(Assigned task): Return each of the lines below word for word, omitting the pictures.

(Dataset items):
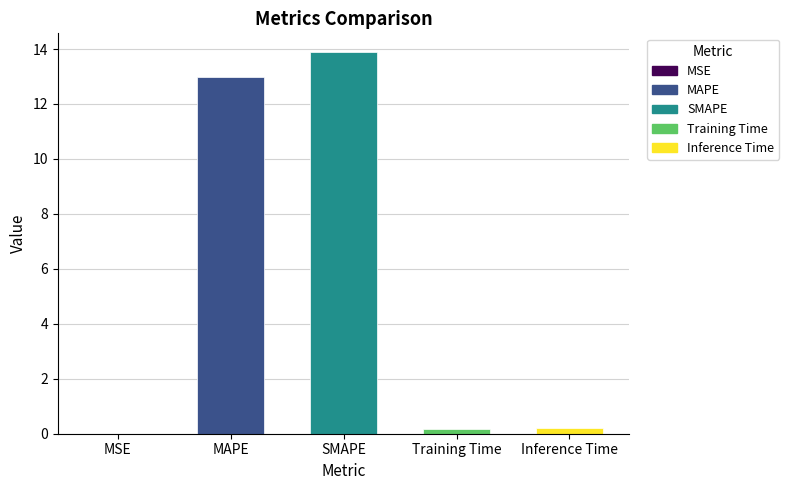

What is the greatest value displayed?

13.9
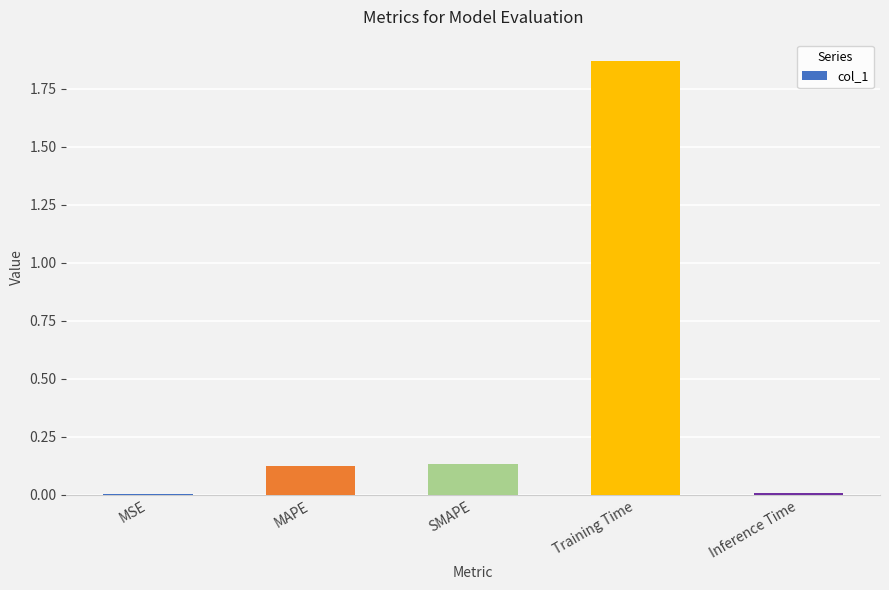

What is the sum of all values?

2.1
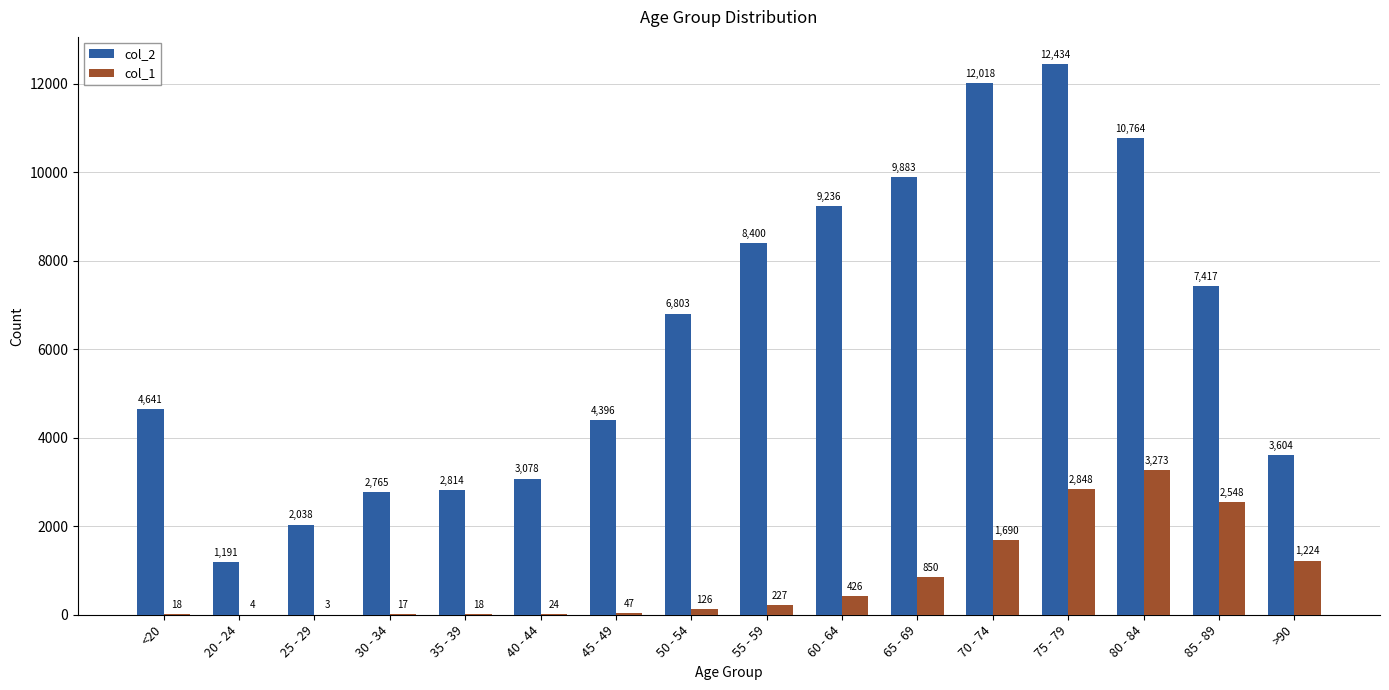

At which label is col_2 closest to 6812?

50 - 54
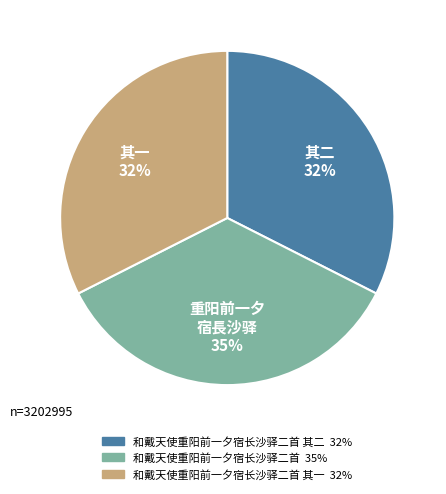

To the nearest percent, what is the average slice percentage?

33%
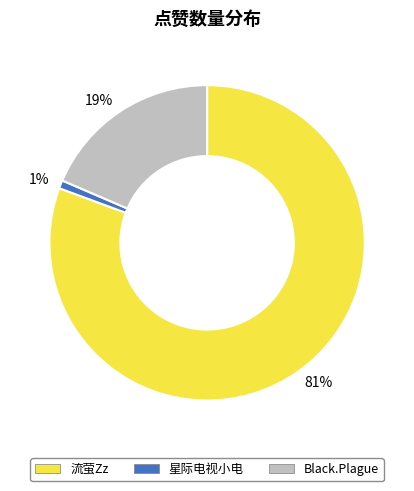

To the nearest percent, what is the difference between the 星际电视小电 and Black.Plague slice percentages?

18%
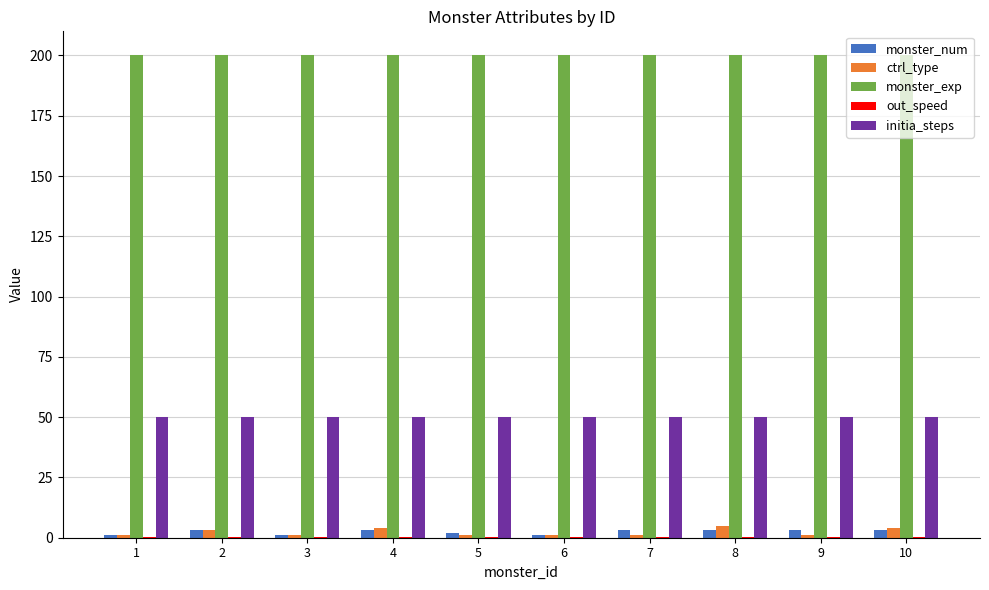

True or false: monster_exp has a value of 46.2 at 10.

False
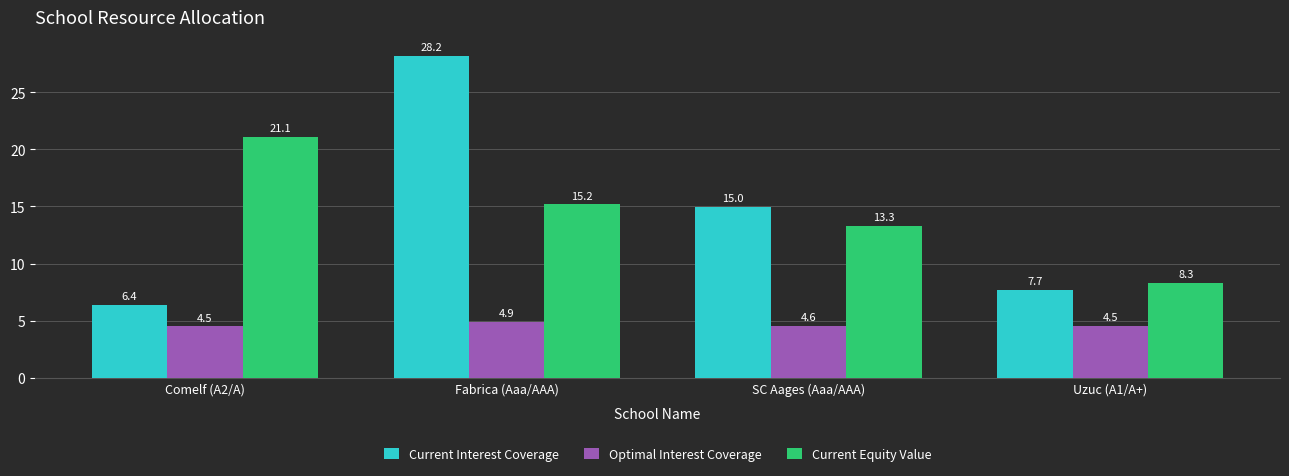

Which category has the highest value across all series?

Fabrica (Aaa/AAA)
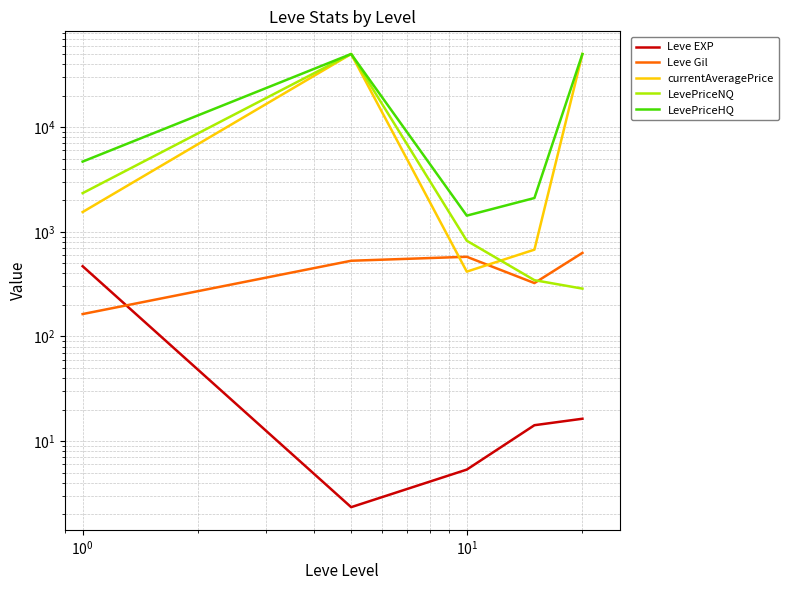

What is the sum of all LevePriceHQ values?

108211.3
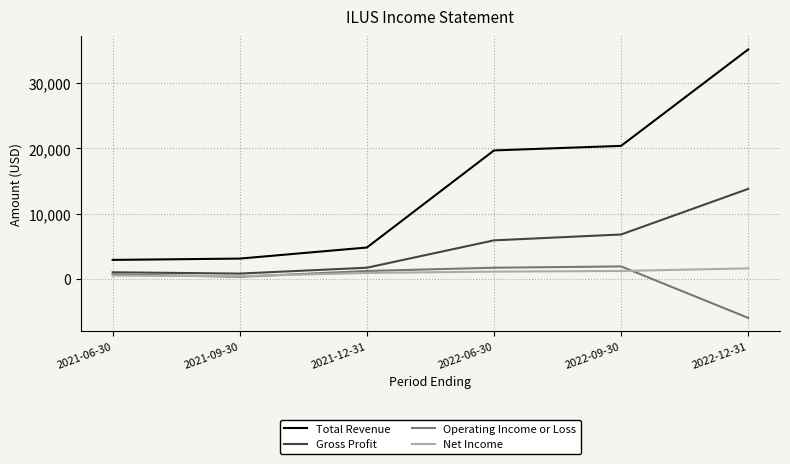

True or false: Net Income and Total Revenue intersect in this chart.

False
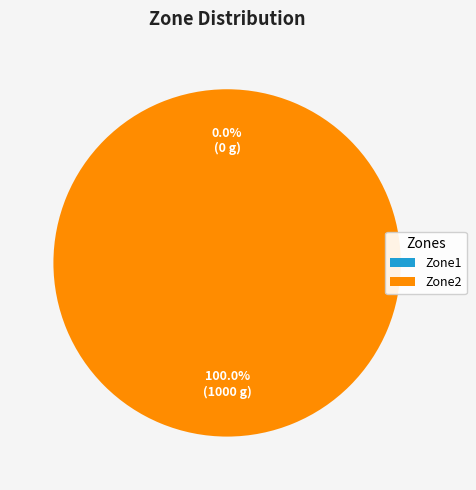

Which slice is the smallest?

Zone1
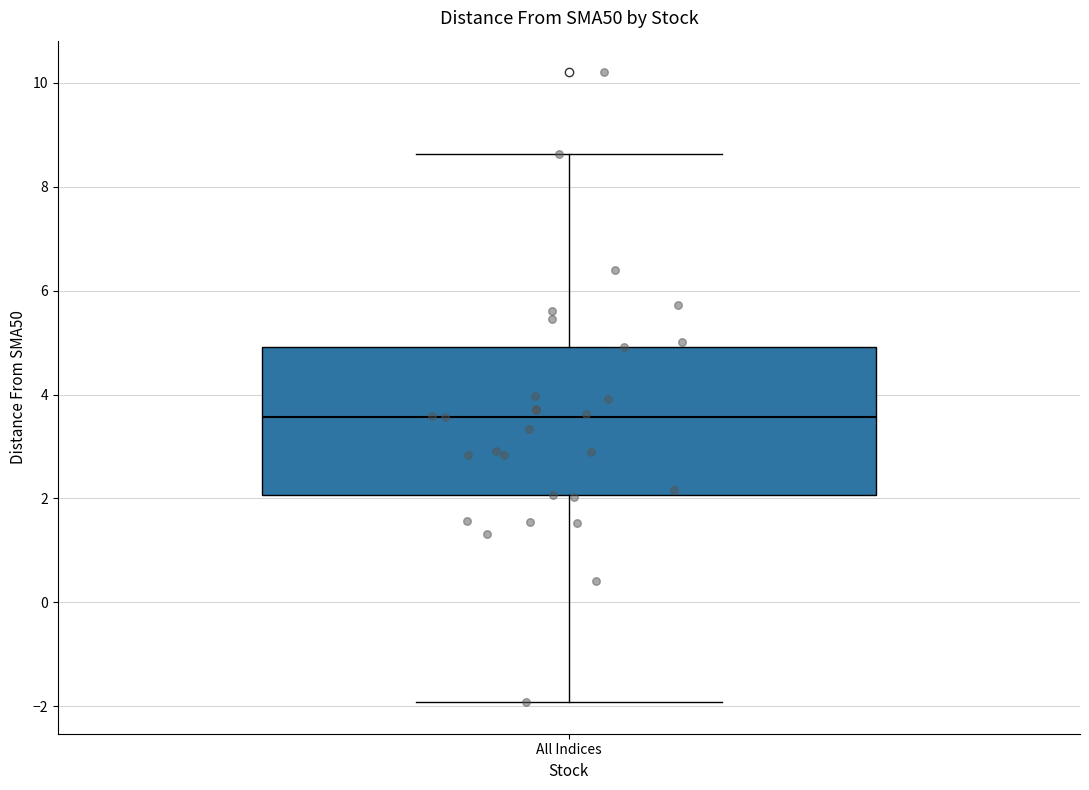

Read this box plot against the y-axis: the position of the median line, the range covered by the box, and the ends of both whiskers. The values are not printed on the chart, so give them approximately, as read against the axis.

median 3.6, box 2.0 to 5.0, whiskers -2.0 to 8.6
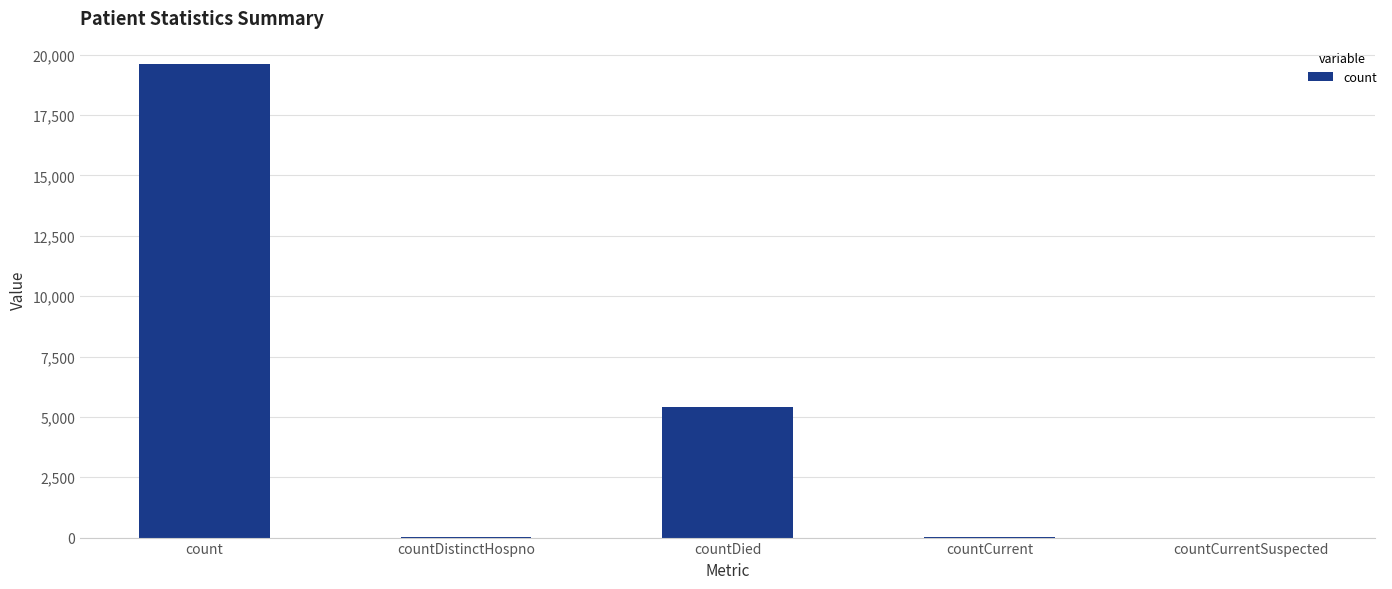

What is the average value?

5014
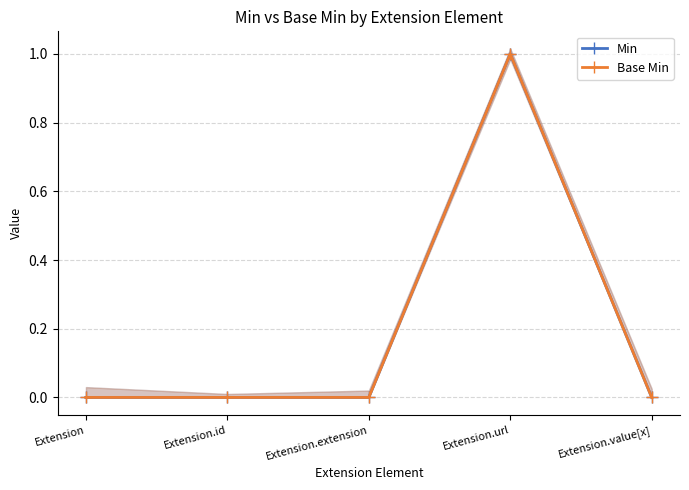

True or false: Min and Base Min intersect in this chart.

False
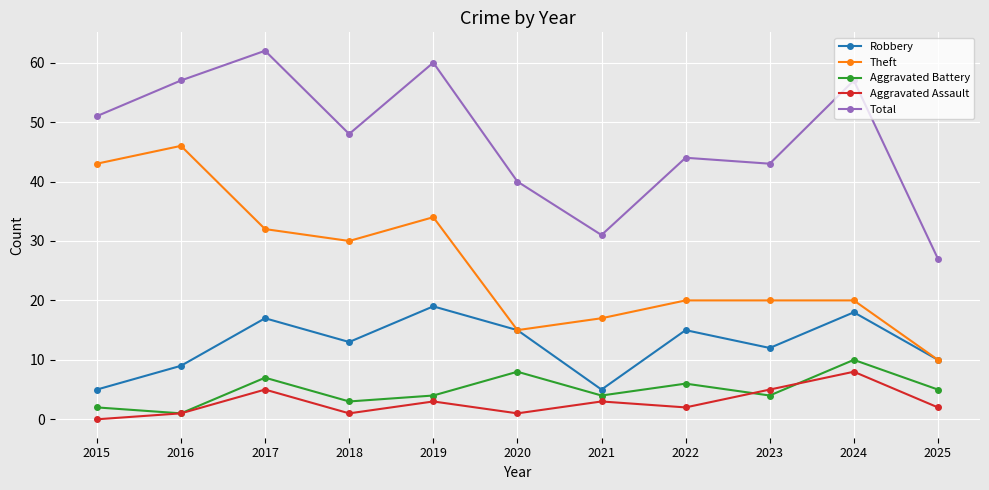

What is the sum of the Aggravated Battery values at 2023 and 2020?

12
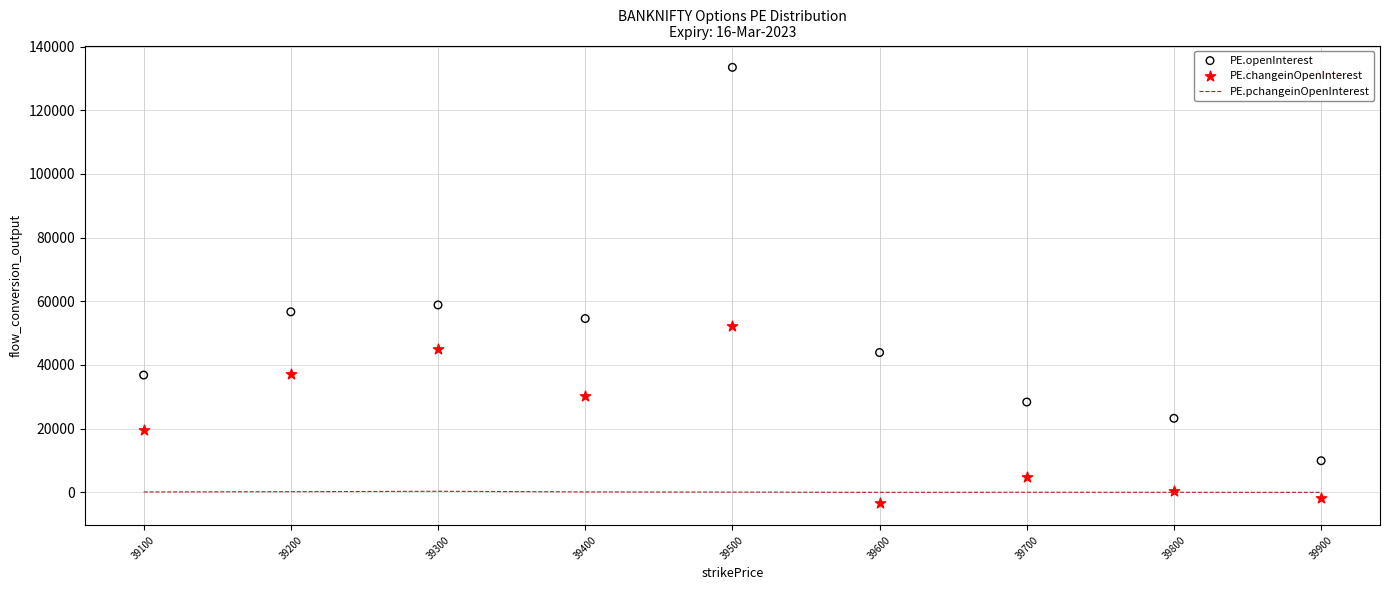

What are all the series names shown in the legend?

PE.pchangeinOpenInterest, PE.openInterest, PE.changeinOpenInterest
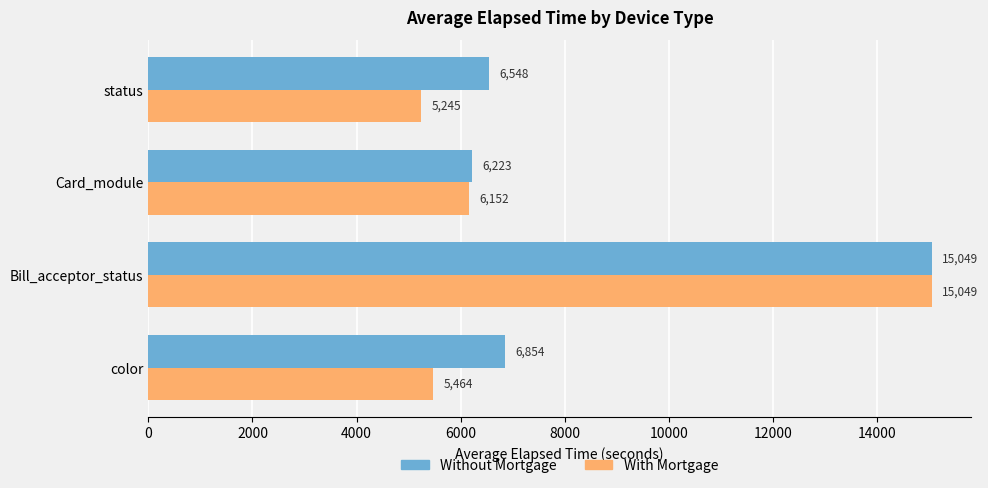

How many data points in With Mortgage are less than 6152?

2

(Answer below):
What is the greatest value displayed?

13.9

What is the sum of all values?

2.1

At which label is col_2 closest to 6812?

50 - 54

To the nearest percent, what is the average slice percentage?

33%

To the nearest percent, what is the difference between the 星际电视小电 and Black.Plague slice percentages?

18%

True or false: monster_exp has a value of 46.2 at 10.

False

Which category has the highest value across all series?

Fabrica (Aaa/AAA)

What is the sum of all LevePriceHQ values?

108211.3

True or false: Net Income and Total Revenue intersect in this chart.

False

Which slice is the smallest?

Zone1

Read this box plot against the y-axis: the position of the median line, the range covered by the box, and the ends of both whiskers. The values are not printed on the chart, so give them approximately, as read against the axis.

median 3.6, box 2.0 to 5.0, whiskers -2.0 to 8.6

What is the average value?

5014

True or false: Min and Base Min intersect in this chart.

False

What is the sum of the Aggravated Battery values at 2023 and 2020?

12

What are all the series names shown in the legend?

PE.pchangeinOpenInterest, PE.openInterest, PE.changeinOpenInterest

How many data points in With Mortgage are less than 6152?

2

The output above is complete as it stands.